[Material provided]
*** Block opens ***
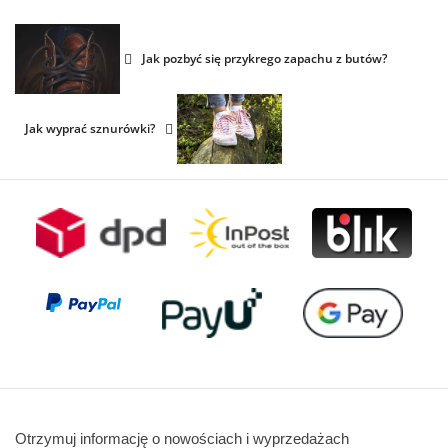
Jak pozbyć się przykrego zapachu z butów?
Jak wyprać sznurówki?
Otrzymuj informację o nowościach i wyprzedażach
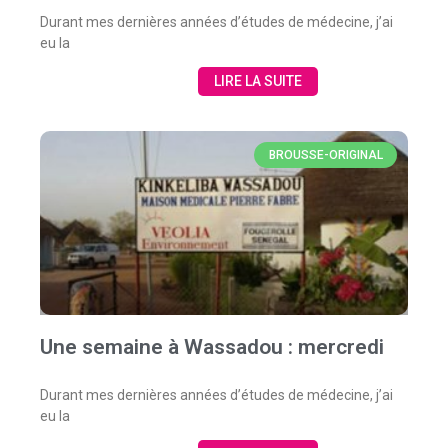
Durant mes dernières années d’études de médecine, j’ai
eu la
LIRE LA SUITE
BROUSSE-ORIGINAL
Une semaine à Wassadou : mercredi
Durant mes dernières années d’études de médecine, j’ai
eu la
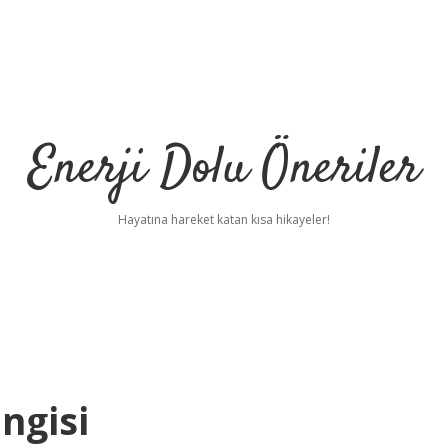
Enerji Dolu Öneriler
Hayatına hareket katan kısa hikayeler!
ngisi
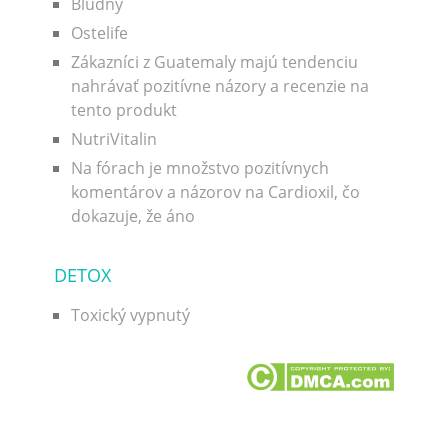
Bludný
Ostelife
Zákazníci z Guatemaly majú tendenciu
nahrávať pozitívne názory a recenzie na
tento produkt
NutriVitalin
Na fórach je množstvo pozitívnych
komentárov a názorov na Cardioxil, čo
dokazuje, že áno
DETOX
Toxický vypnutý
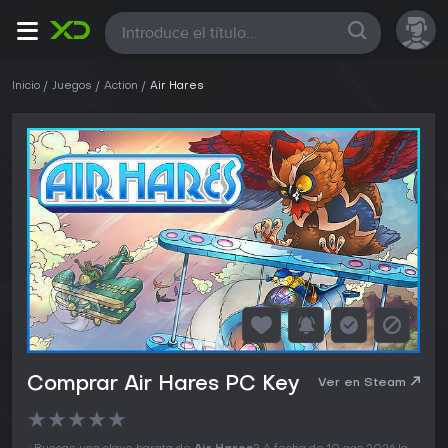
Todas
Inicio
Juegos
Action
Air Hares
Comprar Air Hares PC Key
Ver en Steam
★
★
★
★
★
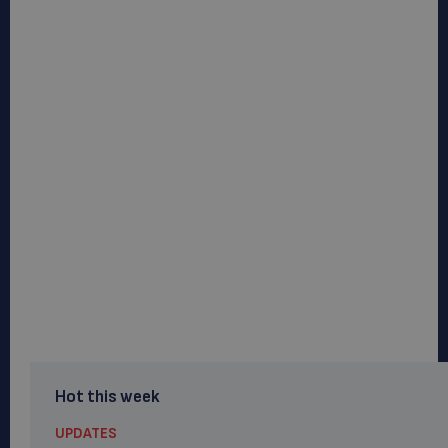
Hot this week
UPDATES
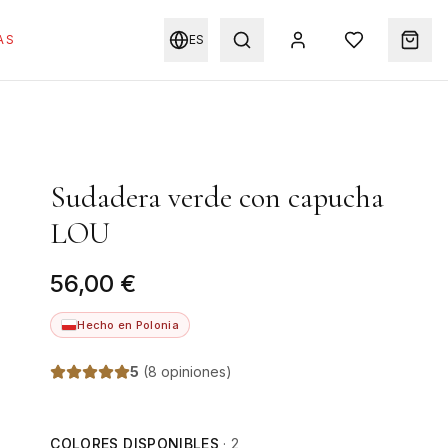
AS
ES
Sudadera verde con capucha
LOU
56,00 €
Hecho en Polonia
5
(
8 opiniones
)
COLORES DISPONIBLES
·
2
*** Block closes ***
[Exercise brief] If pictures appear among the entries above, omit them; repeat everything else verbatim.

[Response area]
Jak pozbyć się przykrego zapachu z butów?
Jak wyprać sznurówki?
Otrzymuj informację o nowościach i wyprzedażach
Durant mes dernières années d’études de médecine, j’ai
eu la
LIRE LA SUITE
BROUSSE-ORIGINAL
Une semaine à Wassadou : mercredi
Durant mes dernières années d’études de médecine, j’ai
eu la
Enerji Dolu Öneriler
Hayatına hareket katan kısa hikayeler!
ngisi
Bludný
Ostelife
Zákazníci z Guatemaly majú tendenciu
nahrávať pozitívne názory a recenzie na
tento produkt
NutriVitalin
Na fórach je množstvo pozitívnych
komentárov a názorov na Cardioxil, čo
dokazuje, že áno
DETOX
Toxický vypnutý
Todas
Inicio
Juegos
Action
Air Hares
Comprar Air Hares PC Key
Ver en Steam
★
★
★
★
★
Hot this week
UPDATES
AS
ES
Sudadera verde con capucha
LOU
56,00 €
Hecho en Polonia
5
(
8 opiniones
)
COLORES DISPONIBLES
·
2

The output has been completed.